The first scene establishes the approach: Costa dots his pitch-black screen with a few white circles on the ceiling, a sliver of light denoting Balibar’s shoulder and the bare outline of a guitar and a drum set. As the singer teases out lyrics about lost loves, Costa keeps his camera fixed in place—the few patches of visible light combining with the music to build to a hypnotic drone. As the film progresses, this trancelike effect increases, reaching its peak in a sequence that represents the film’s radical core. For over 20 minutes, Costa fixes Balibar and her guitar player with his static camera as they rehearse (filming in a monotone chiaroscuro that bathes the figures in heavy shadows), the former repeating the same seven notes over and over while the latter hashes out the same mesmeric rhythm.
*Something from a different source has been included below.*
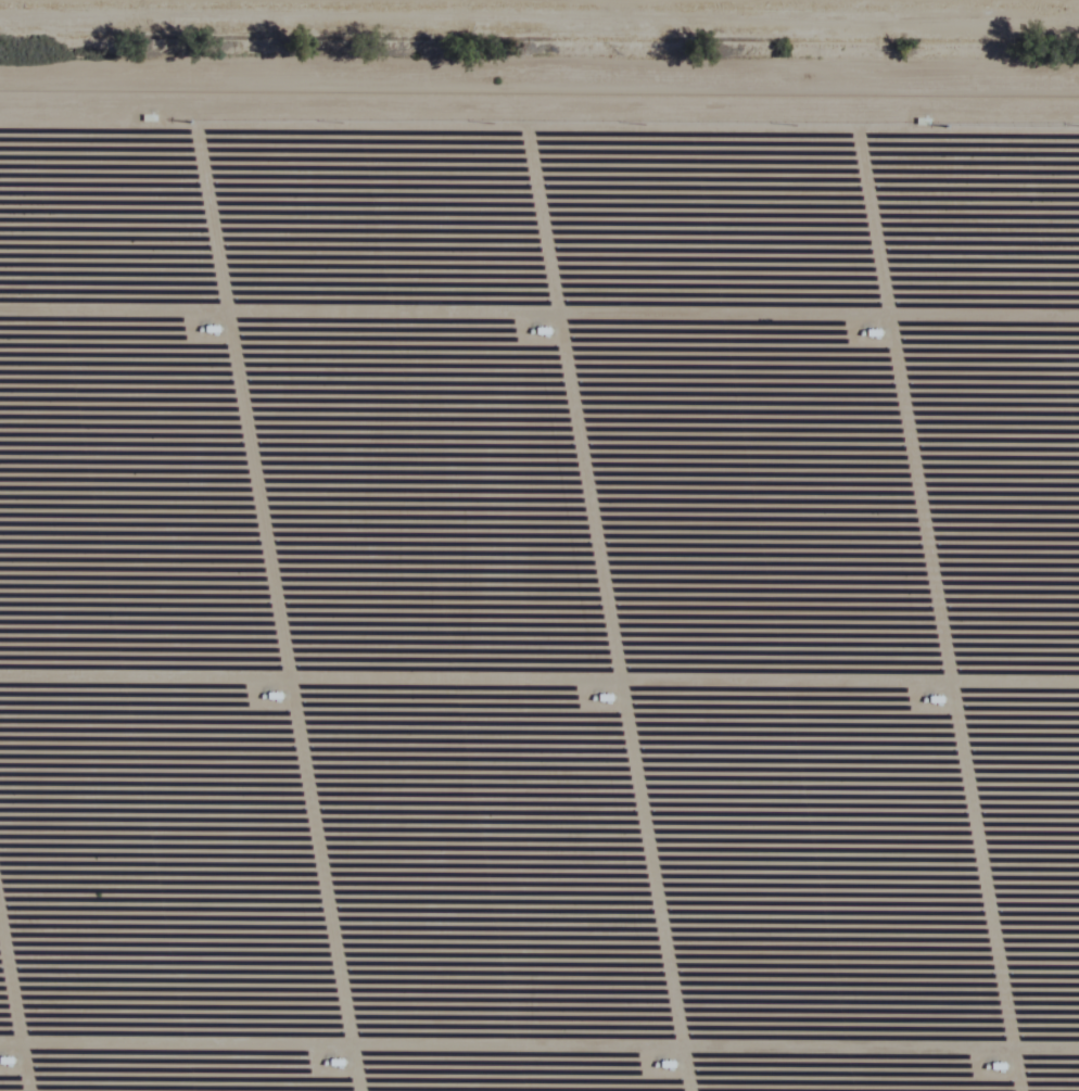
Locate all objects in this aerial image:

It’s a ravishing bit of pure cinema, and a litmus test for the viewer’s capacity to withstand the director’s exacting formalism. But it’s hard to work your way out of its rhythmic pull. From there, there’s an inevitable pulling away, a move into the light, with moments of backstage banter and sensuous live performances emerging alongside the repetitive hum. At the end of the film, Costa gets close to commenting on the creative process, twice deconstructing the edifice of the band’s polished product by isolating Balibar’s voice as she records her vocals, then suddenly cutting in the backing track for astonished effect. But such commentary seems nearly incidental to the project. Ne Change Rien is finally about attuning yourself to the work’s incantatory rhythms, its ravishing play of black and white, and above all, to Balibar’s voice, by turns smoky and operatic—and to the endless flow of music as it drifts magnificently by.